[Records for the exercise]:
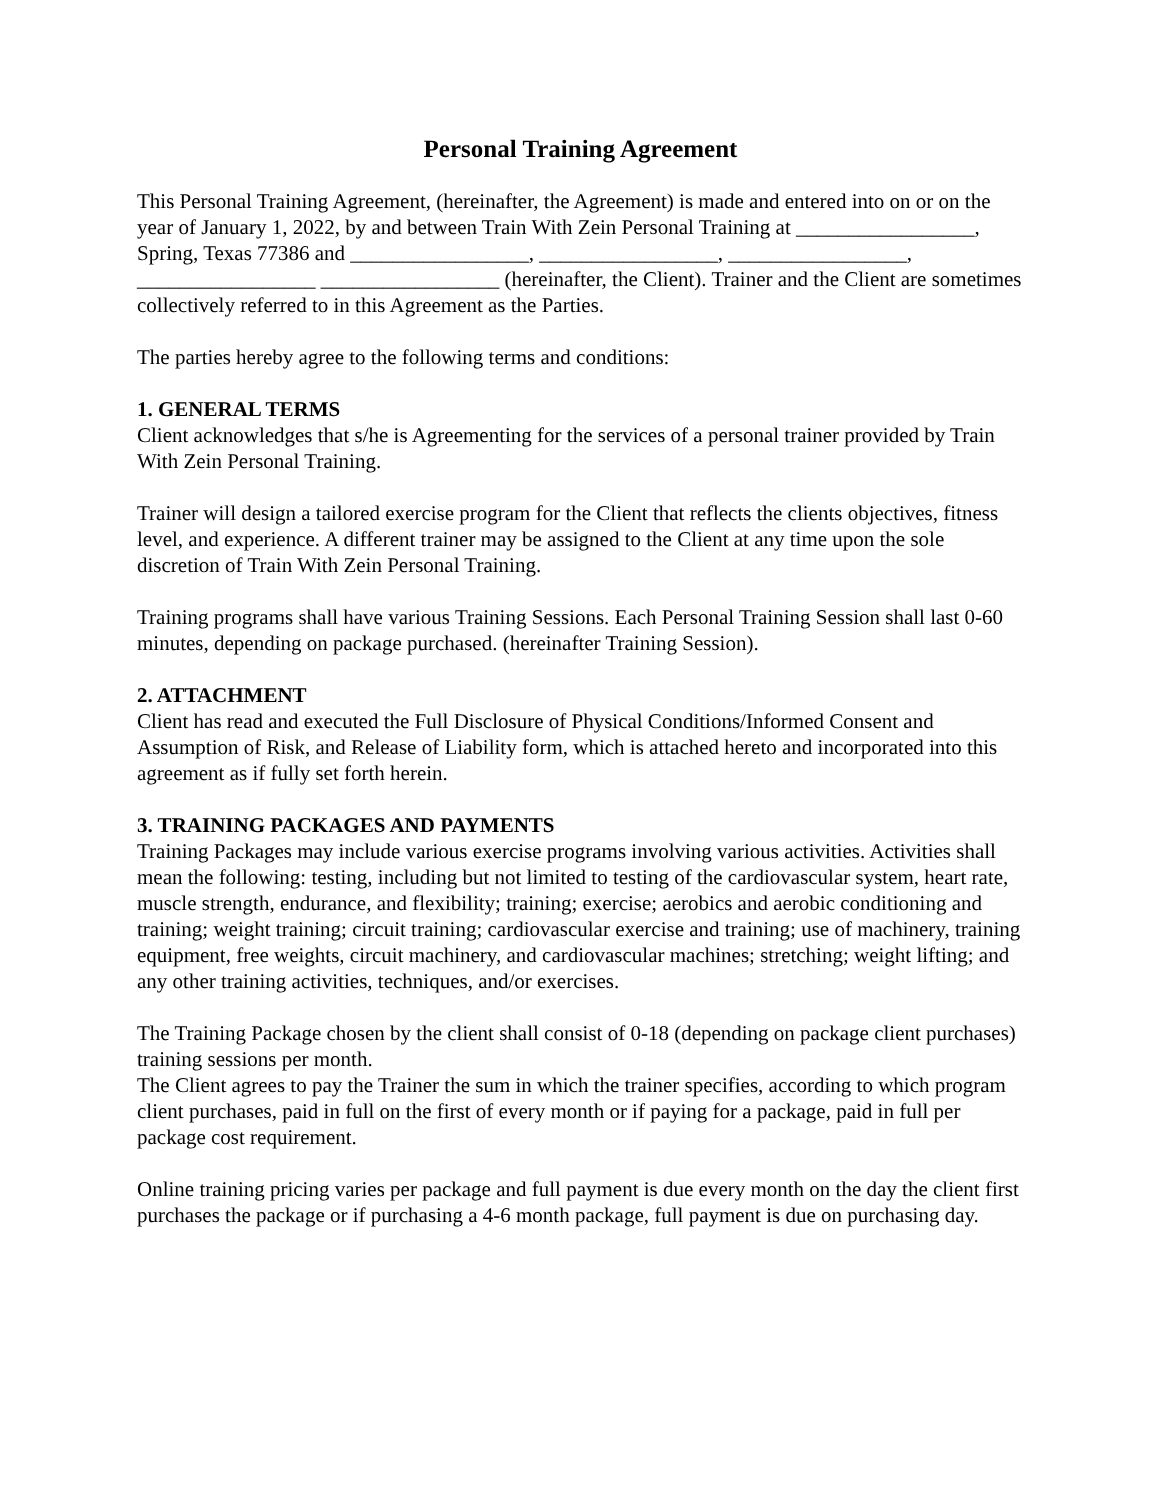Personal Training Agreement
This Personal Training Agreement, (hereinafter, the Agreement) is made and entered into on or on the year of January 1, 2022, by and between Train With Zein Personal Training at _________________, Spring, Texas 77386 and _________________, _________________, _________________, _________________ _________________ (hereinafter, the Client). Trainer and the Client are sometimes collectively referred to in this Agreement as the Parties.
The parties hereby agree to the following terms and conditions:
1. GENERAL TERMS
Client acknowledges that s/he is Agreementing for the services of a personal trainer provided by Train With Zein Personal Training.
Trainer will design a tailored exercise program for the Client that reflects the clients objectives, fitness level, and experience. A different trainer may be assigned to the Client at any time upon the sole discretion of Train With Zein Personal Training.
Training programs shall have various Training Sessions. Each Personal Training Session shall last 0-60 minutes, depending on package purchased. (hereinafter Training Session).
2. ATTACHMENT
Client has read and executed the Full Disclosure of Physical Conditions/Informed Consent and Assumption of Risk, and Release of Liability form, which is attached hereto and incorporated into this agreement as if fully set forth herein.
3. TRAINING PACKAGES AND PAYMENTS
Training Packages may include various exercise programs involving various activities. Activities shall mean the following: testing, including but not limited to testing of the cardiovascular system, heart rate, muscle strength, endurance, and flexibility; training; exercise; aerobics and aerobic conditioning and training; weight training; circuit training; cardiovascular exercise and training; use of machinery, training equipment, free weights, circuit machinery, and cardiovascular machines; stretching; weight lifting; and any other training activities, techniques, and/or exercises.
The Training Package chosen by the client shall consist of 0-18 (depending on package client purchases) training sessions per month.
The Client agrees to pay the Trainer the sum in which the trainer specifies, according to which program client purchases, paid in full on the first of every month or if paying for a package, paid in full per package cost requirement.
Online training pricing varies per package and full payment is due every month on the day the client first purchases the package or if purchasing a 4-6 month package, full payment is due on purchasing day.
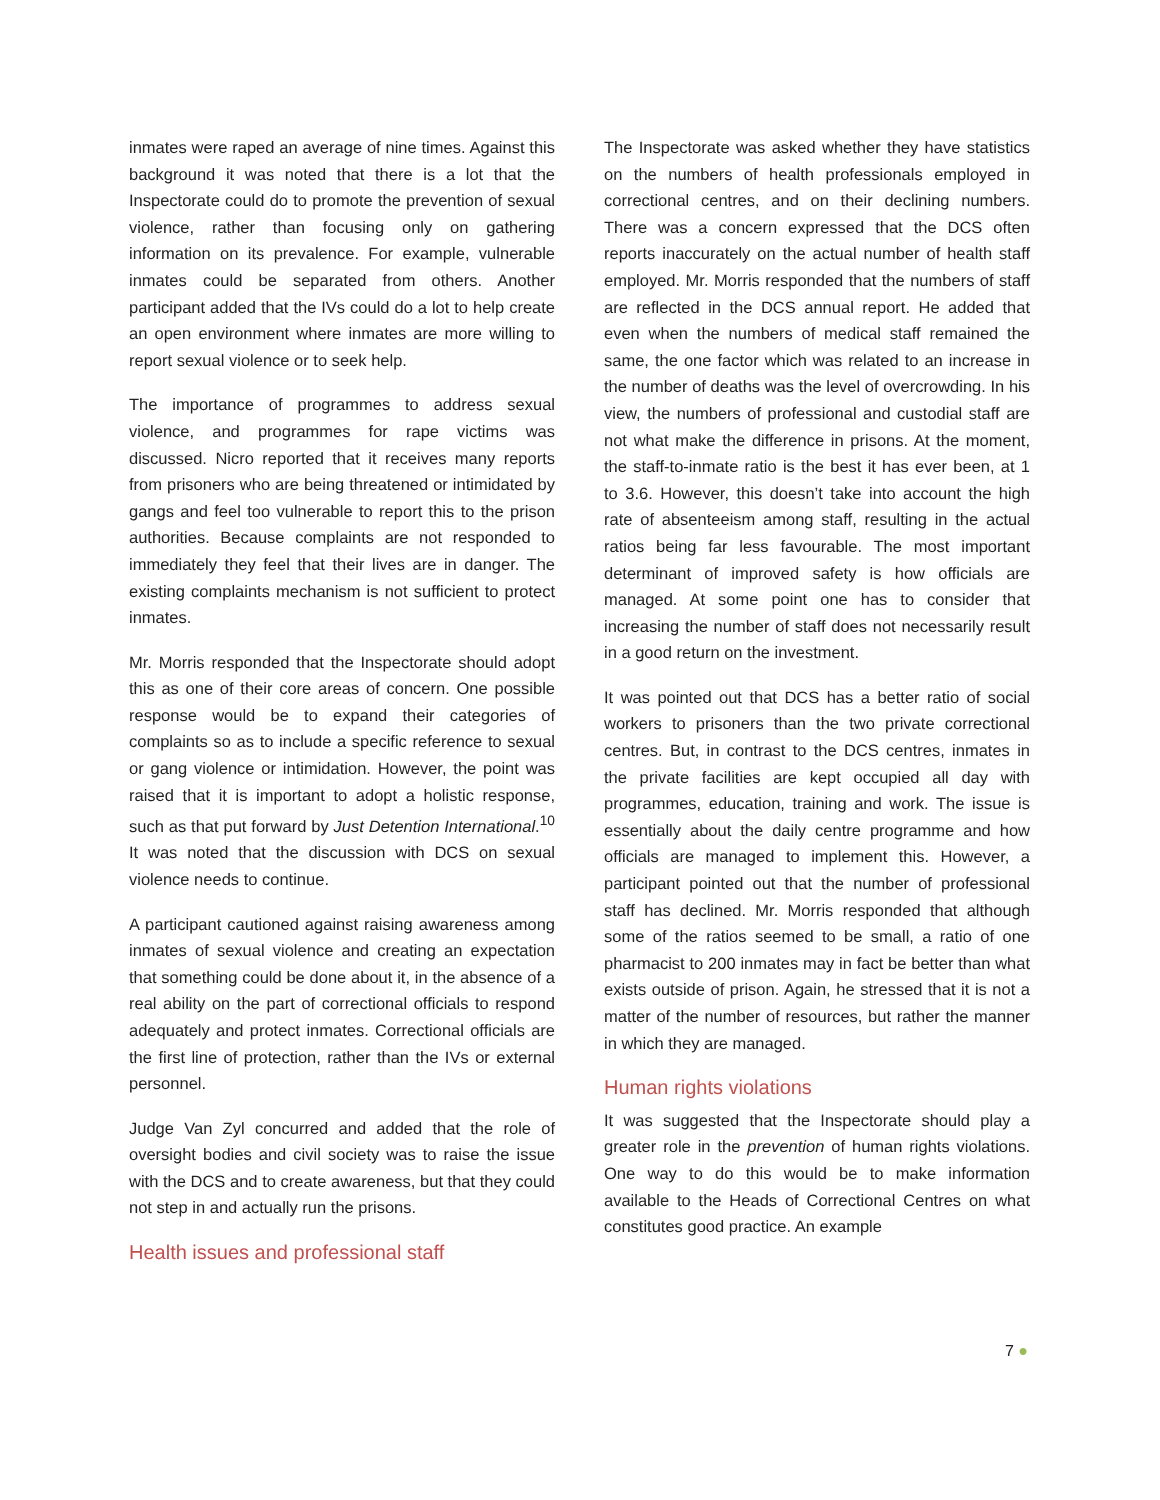inmates were raped an average of nine times. Against this background it was noted that there is a lot that the Inspectorate could do to promote the prevention of sexual violence, rather than focusing only on gathering information on its prevalence. For example, vulnerable inmates could be separated from others. Another participant added that the IVs could do a lot to help create an open environment where inmates are more willing to report sexual violence or to seek help.
The importance of programmes to address sexual violence, and programmes for rape victims was discussed. Nicro reported that it receives many reports from prisoners who are being threatened or intimidated by gangs and feel too vulnerable to report this to the prison authorities. Because complaints are not responded to immediately they feel that their lives are in danger. The existing complaints mechanism is not sufficient to protect inmates.
Mr. Morris responded that the Inspectorate should adopt this as one of their core areas of concern. One possible response would be to expand their categories of complaints so as to include a specific reference to sexual or gang violence or intimidation. However, the point was raised that it is important to adopt a holistic response, such as that put forward by Just Detention International.<sup>10</sup> It was noted that the discussion with DCS on sexual violence needs to continue.
A participant cautioned against raising awareness among inmates of sexual violence and creating an expectation that something could be done about it, in the absence of a real ability on the part of correctional officials to respond adequately and protect inmates. Correctional officials are the first line of protection, rather than the IVs or external personnel.
Judge Van Zyl concurred and added that the role of oversight bodies and civil society was to raise the issue with the DCS and to create awareness, but that they could not step in and actually run the prisons.
Health issues and professional staff
The Inspectorate was asked whether they have statistics on the numbers of health professionals employed in correctional centres, and on their declining numbers. There was a concern expressed that the DCS often reports inaccurately on the actual number of health staff employed. Mr. Morris responded that the numbers of staff are reflected in the DCS annual report. He added that even when the numbers of medical staff remained the same, the one factor which was related to an increase in the number of deaths was the level of overcrowding. In his view, the numbers of professional and custodial staff are not what make the difference in prisons. At the moment, the staff-to-inmate ratio is the best it has ever been, at 1 to 3.6. However, this doesn’t take into account the high rate of absenteeism among staff, resulting in the actual ratios being far less favourable. The most important determinant of improved safety is how officials are managed. At some point one has to consider that increasing the number of staff does not necessarily result in a good return on the investment.
It was pointed out that DCS has a better ratio of social workers to prisoners than the two private correctional centres. But, in contrast to the DCS centres, inmates in the private facilities are kept occupied all day with programmes, education, training and work. The issue is essentially about the daily centre programme and how officials are managed to implement this. However, a participant pointed out that the number of professional staff has declined. Mr. Morris responded that although some of the ratios seemed to be small, a ratio of one pharmacist to 200 inmates may in fact be better than what exists outside of prison. Again, he stressed that it is not a matter of the number of resources, but rather the manner in which they are managed.
Human rights violations
It was suggested that the Inspectorate should play a greater role in the prevention of human rights violations. One way to do this would be to make information available to the Heads of Correctional Centres on what constitutes good practice. An example
7 ●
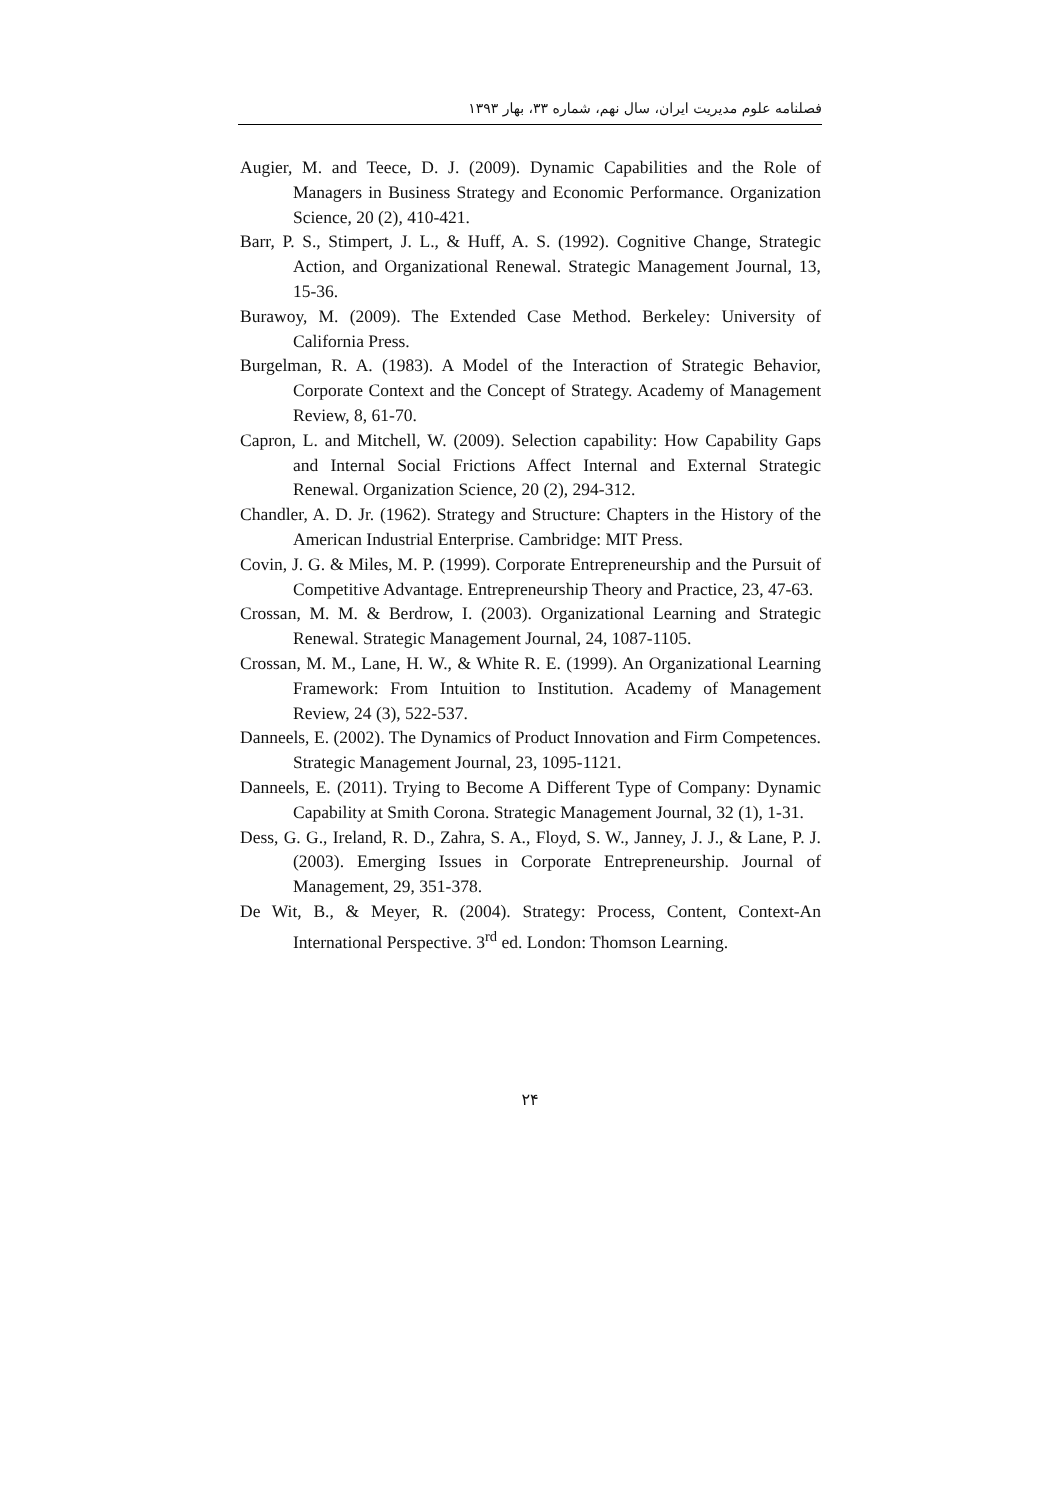فصلنامه علوم مدیریت ایران، سال نهم، شماره ۳۳، بهار ۱۳۹۳
Augier, M. and Teece, D. J. (2009). Dynamic Capabilities and the Role of Managers in Business Strategy and Economic Performance. Organization Science, 20 (2), 410-421.
Barr, P. S., Stimpert, J. L., & Huff, A. S. (1992). Cognitive Change, Strategic Action, and Organizational Renewal. Strategic Management Journal, 13, 15-36.
Burawoy, M. (2009). The Extended Case Method. Berkeley: University of California Press.
Burgelman, R. A. (1983). A Model of the Interaction of Strategic Behavior, Corporate Context and the Concept of Strategy. Academy of Management Review, 8, 61-70.
Capron, L. and Mitchell, W. (2009). Selection capability: How Capability Gaps and Internal Social Frictions Affect Internal and External Strategic Renewal. Organization Science, 20 (2), 294-312.
Chandler, A. D. Jr. (1962). Strategy and Structure: Chapters in the History of the American Industrial Enterprise. Cambridge: MIT Press.
Covin, J. G. & Miles, M. P. (1999). Corporate Entrepreneurship and the Pursuit of Competitive Advantage. Entrepreneurship Theory and Practice, 23, 47-63.
Crossan, M. M. & Berdrow, I. (2003). Organizational Learning and Strategic Renewal. Strategic Management Journal, 24, 1087-1105.
Crossan, M. M., Lane, H. W., & White R. E. (1999). An Organizational Learning Framework: From Intuition to Institution. Academy of Management Review, 24 (3), 522-537.
Danneels, E. (2002). The Dynamics of Product Innovation and Firm Competences. Strategic Management Journal, 23, 1095-1121.
Danneels, E. (2011). Trying to Become A Different Type of Company: Dynamic Capability at Smith Corona. Strategic Management Journal, 32 (1), 1-31.
Dess, G. G., Ireland, R. D., Zahra, S. A., Floyd, S. W., Janney, J. J., & Lane, P. J. (2003). Emerging Issues in Corporate Entrepreneurship. Journal of Management, 29, 351-378.
De Wit, B., & Meyer, R. (2004). Strategy: Process, Content, Context-An International Perspective. 3<sup>rd</sup> ed. London: Thomson Learning.
۲۴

[Work to complete]: Print only the lines from the opening line of the listing to the line containing "Trainer will design", inclusive, exactly as they appear and without pictures.

[Answer box]:
Personal Training Agreement
This Personal Training Agreement, (hereinafter, the Agreement) is made and entered into on or on the year of January 1, 2022, by and between Train With Zein Personal Training at _________________, Spring, Texas 77386 and _________________, _________________, _________________, _________________ _________________ (hereinafter, the Client). Trainer and the Client are sometimes collectively referred to in this Agreement as the Parties.
The parties hereby agree to the following terms and conditions:
1. GENERAL TERMS
Client acknowledges that s/he is Agreementing for the services of a personal trainer provided by Train With Zein Personal Training.
Trainer will design a tailored exercise program for the Client that reflects the clients objectives, fitness level, and experience. A different trainer may be assigned to the Client at any time upon the sole discretion of Train With Zein Personal Training.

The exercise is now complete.